[Given entries — start]

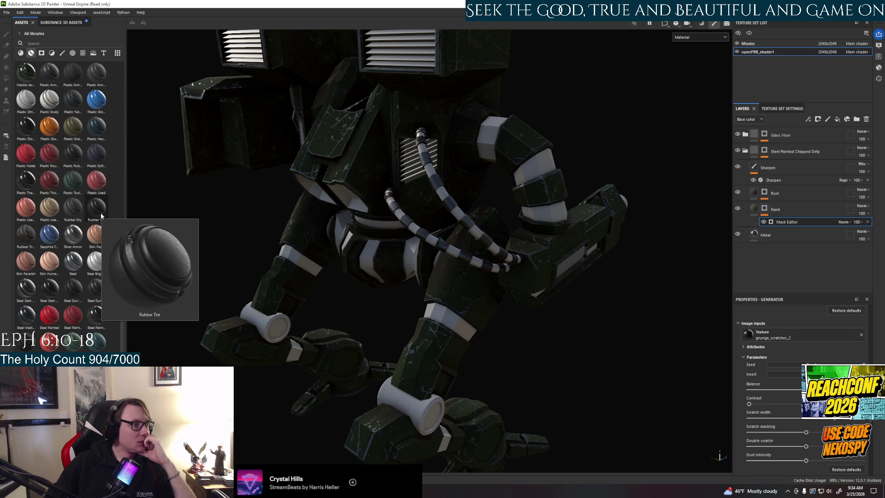
pyautogui.moveTo(91, 303)
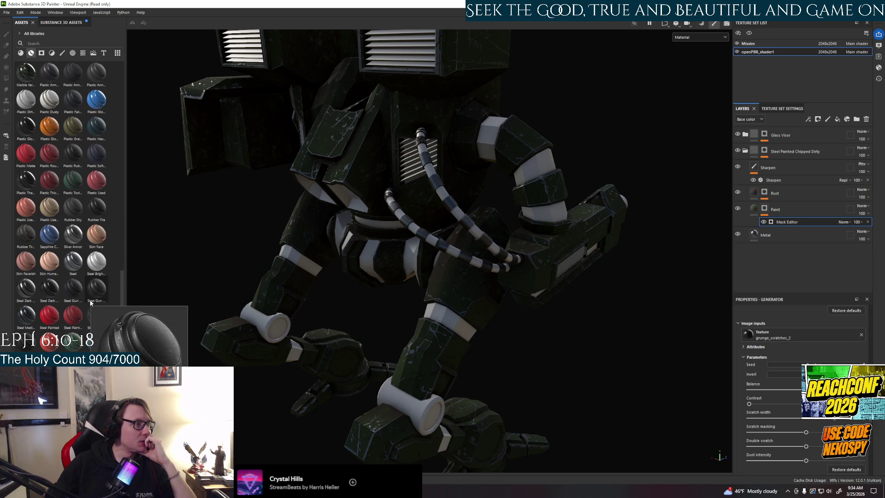
pyautogui.click(42, 53)
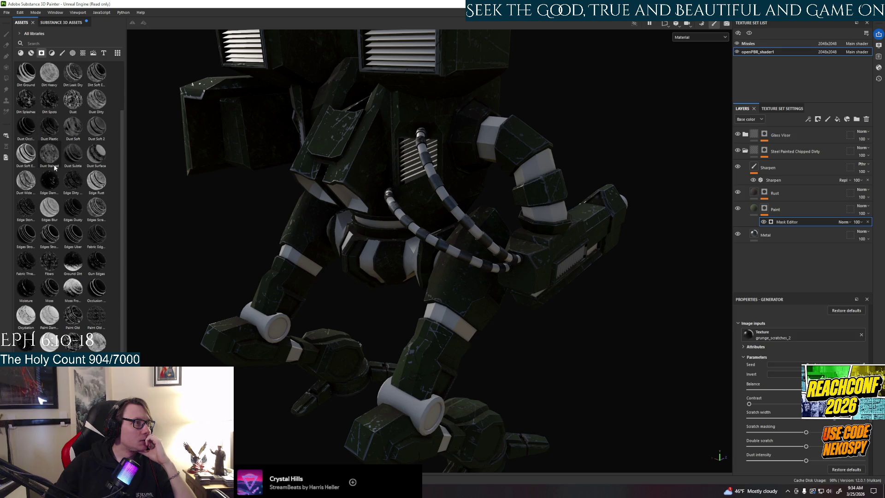
pyautogui.click(31, 53)
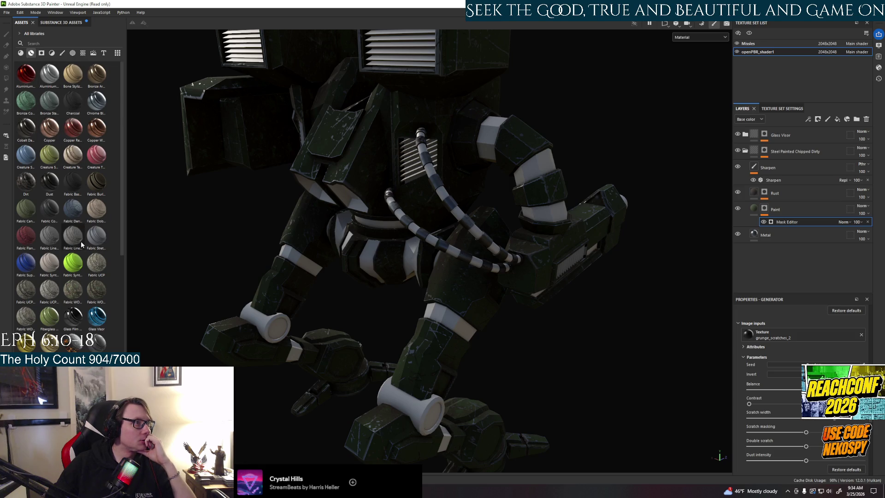
pyautogui.scroll(-3, 81, 245)
pyautogui.scroll(2, 81, 244)
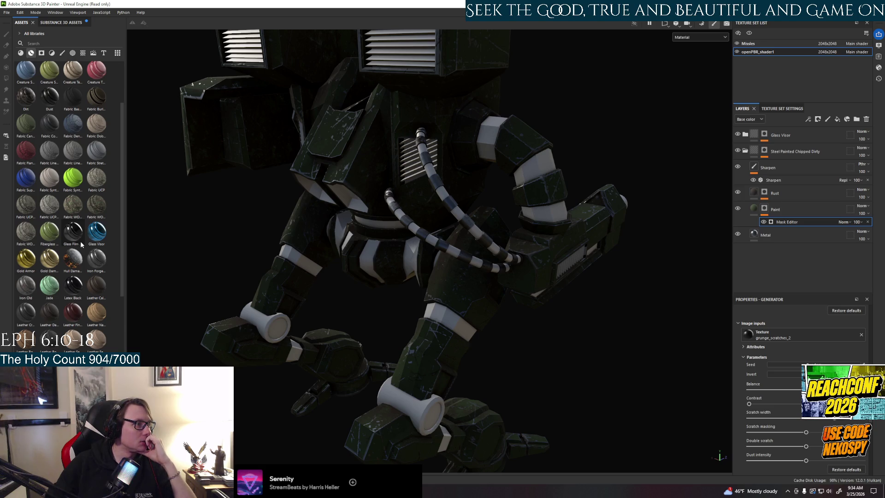
pyautogui.scroll(-2, 81, 244)
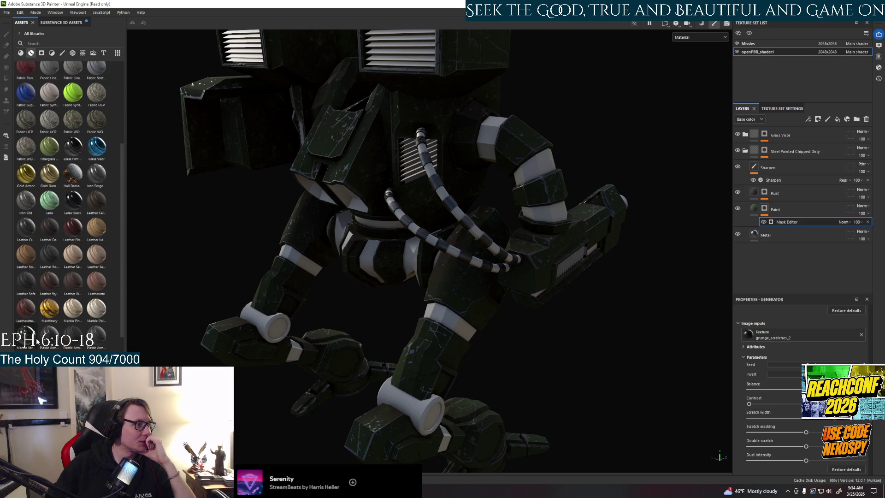
pyautogui.scroll(-4, 38, 341)
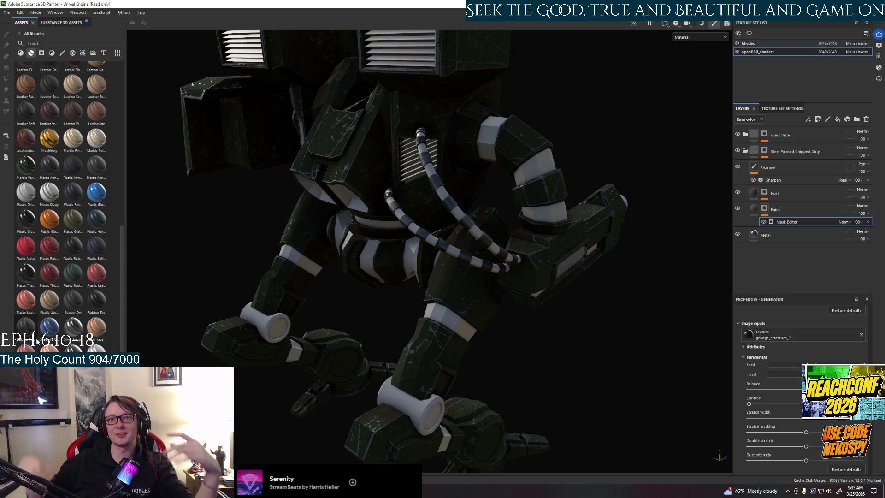
pyautogui.keyDown('alt'); pyautogui.moveTo(580, 329); pyautogui.dragTo(472, 304); pyautogui.keyUp('alt')
pyautogui.moveTo(530, 259)
pyautogui.keyDown('alt'); pyautogui.mouseDown()
pyautogui.moveTo(484, 289)
pyautogui.moveTo(326, 283)
pyautogui.moveTo(591, 291)
pyautogui.moveTo(380, 286)
pyautogui.mouseUp(); pyautogui.keyUp('alt')
pyautogui.keyDown('alt'); pyautogui.moveTo(380, 286); pyautogui.dragTo(361, 336, button='middle'); pyautogui.keyUp('alt')
pyautogui.scroll(-10, 360, 336)
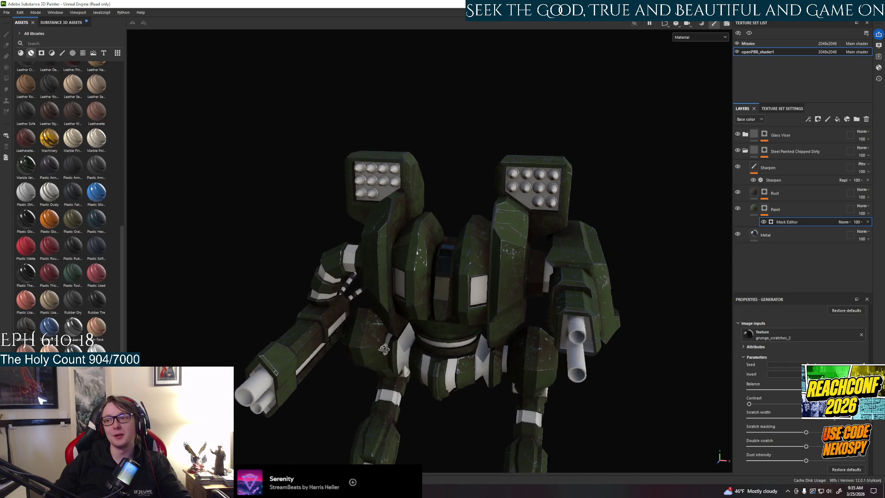
pyautogui.moveTo(384, 349)
pyautogui.keyDown('alt'); pyautogui.mouseDown()
pyautogui.moveTo(429, 326)
pyautogui.moveTo(510, 311)
pyautogui.moveTo(611, 321)
pyautogui.mouseUp(); pyautogui.keyUp('alt')
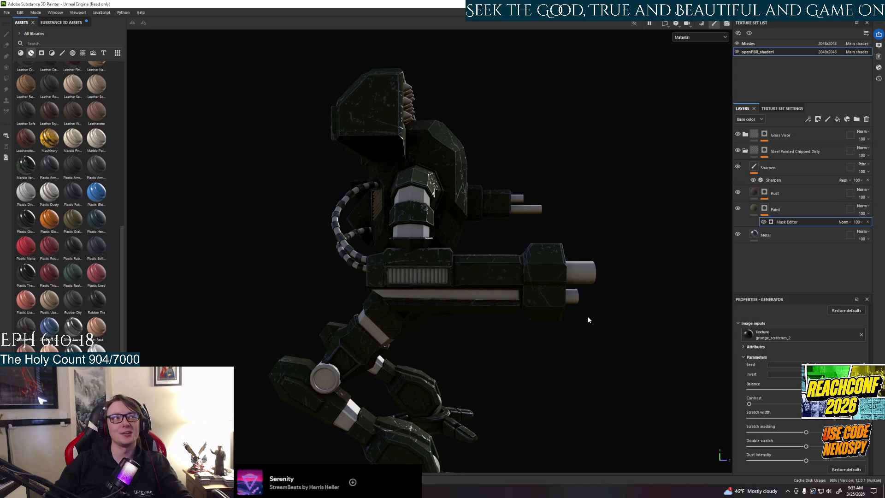
pyautogui.moveTo(411, 272)
pyautogui.keyDown('alt'); pyautogui.mouseDown()
pyautogui.moveTo(559, 319)
pyautogui.moveTo(415, 277)
pyautogui.mouseUp(); pyautogui.keyUp('alt')
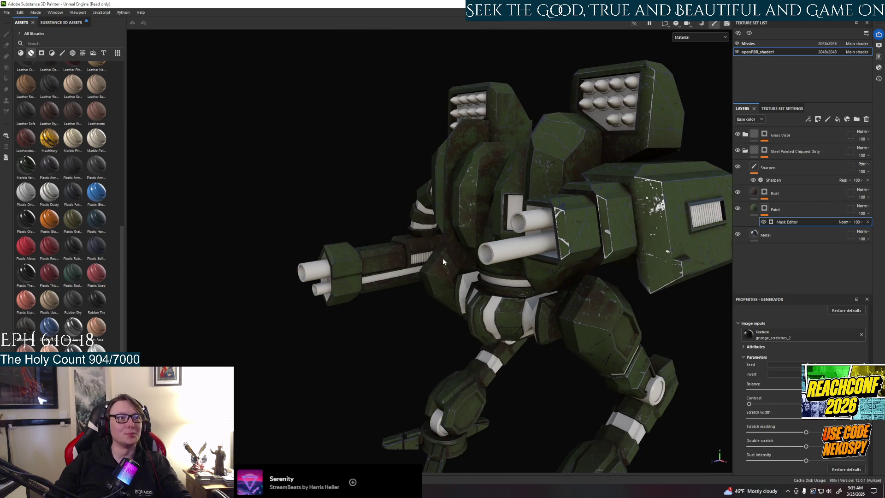
pyautogui.keyDown('alt'); pyautogui.moveTo(415, 278); pyautogui.dragTo(396, 273, button='middle'); pyautogui.keyUp('alt')
pyautogui.moveTo(396, 273)
pyautogui.keyDown('alt'); pyautogui.mouseDown()
pyautogui.moveTo(538, 279)
pyautogui.moveTo(515, 261)
pyautogui.moveTo(513, 194)
pyautogui.moveTo(558, 233)
pyautogui.moveTo(398, 233)
pyautogui.mouseUp(); pyautogui.keyUp('alt')
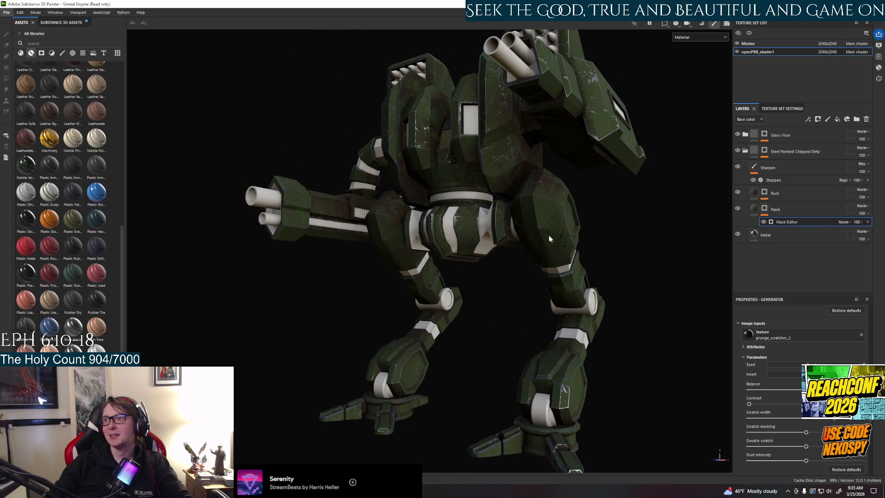
pyautogui.moveTo(555, 239)
pyautogui.keyDown('alt'); pyautogui.mouseDown()
pyautogui.moveTo(434, 261)
pyautogui.moveTo(528, 336)
pyautogui.moveTo(598, 320)
pyautogui.moveTo(553, 286)
pyautogui.moveTo(498, 288)
pyautogui.moveTo(544, 242)
pyautogui.mouseUp(); pyautogui.keyUp('alt')
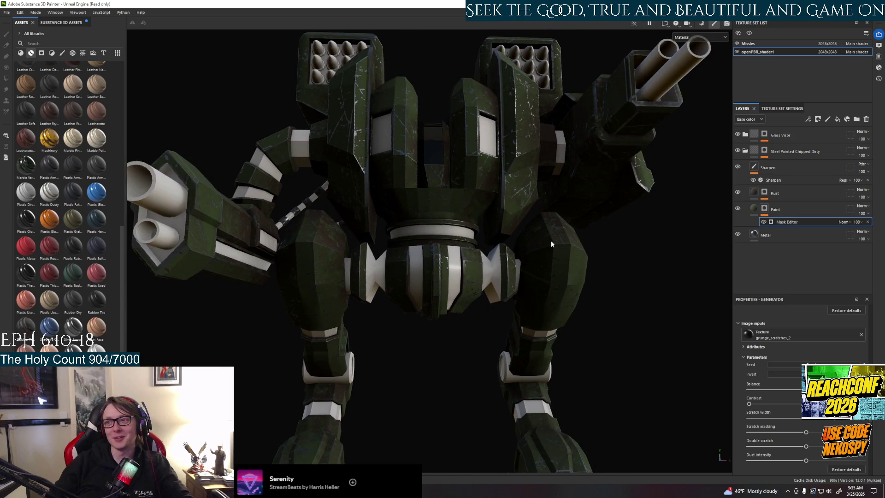
pyautogui.moveTo(552, 240)
pyautogui.keyDown('alt'); pyautogui.mouseDown()
pyautogui.moveTo(521, 185)
pyautogui.moveTo(513, 216)
pyautogui.moveTo(508, 205)
pyautogui.moveTo(457, 258)
pyautogui.mouseUp(); pyautogui.keyUp('alt')
pyautogui.keyDown('alt'); pyautogui.moveTo(272, 225); pyautogui.dragTo(290, 266); pyautogui.keyUp('alt')
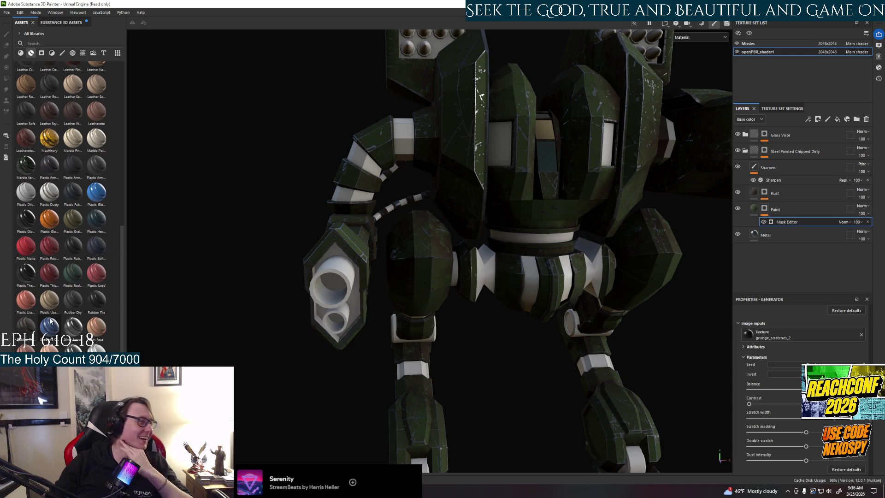
pyautogui.moveTo(67, 328)
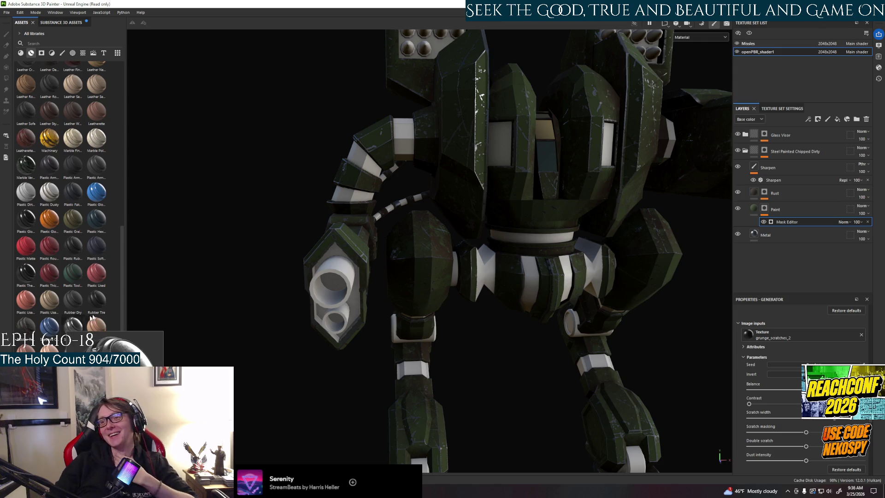
pyautogui.scroll(-3, 104, 308)
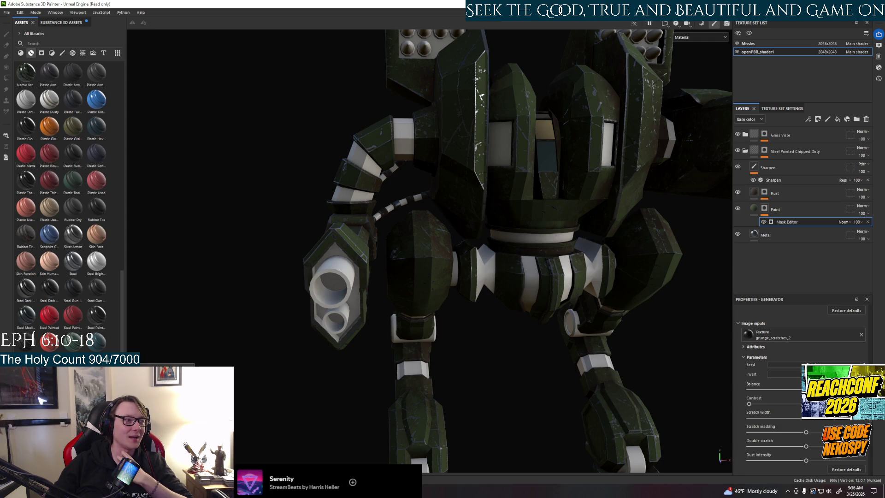
pyautogui.moveTo(421, 252)
pyautogui.keyDown('alt'); pyautogui.mouseDown()
pyautogui.moveTo(480, 269)
pyautogui.moveTo(593, 233)
pyautogui.moveTo(561, 309)
pyautogui.moveTo(458, 272)
pyautogui.mouseUp(); pyautogui.keyUp('alt')
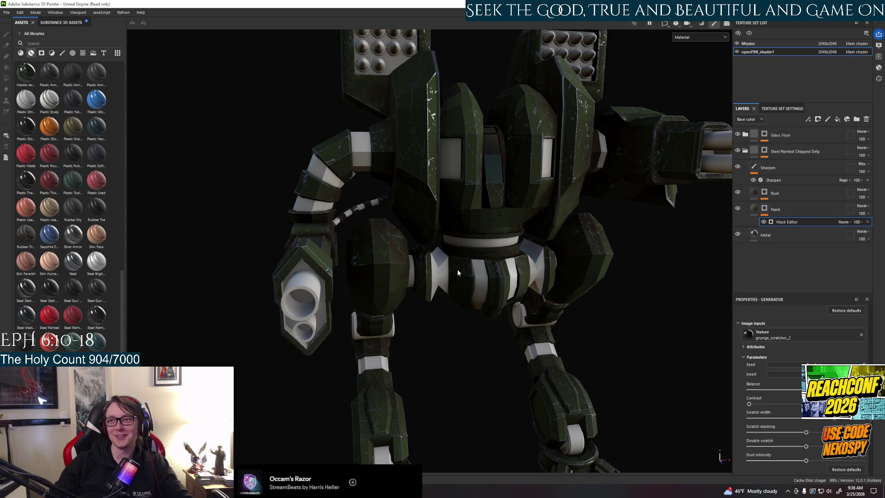
pyautogui.press('f')
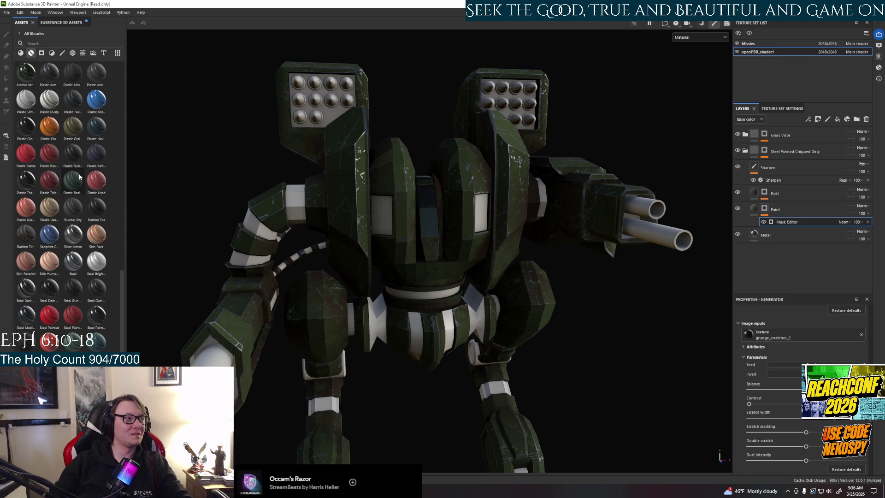
pyautogui.moveTo(74, 180)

[Given entries — finish]

→ **What is needed**:
What lines in the data include the string "click"? Copy each one.

→ **Response area**:
pyautogui.click(42, 53)
pyautogui.click(31, 53)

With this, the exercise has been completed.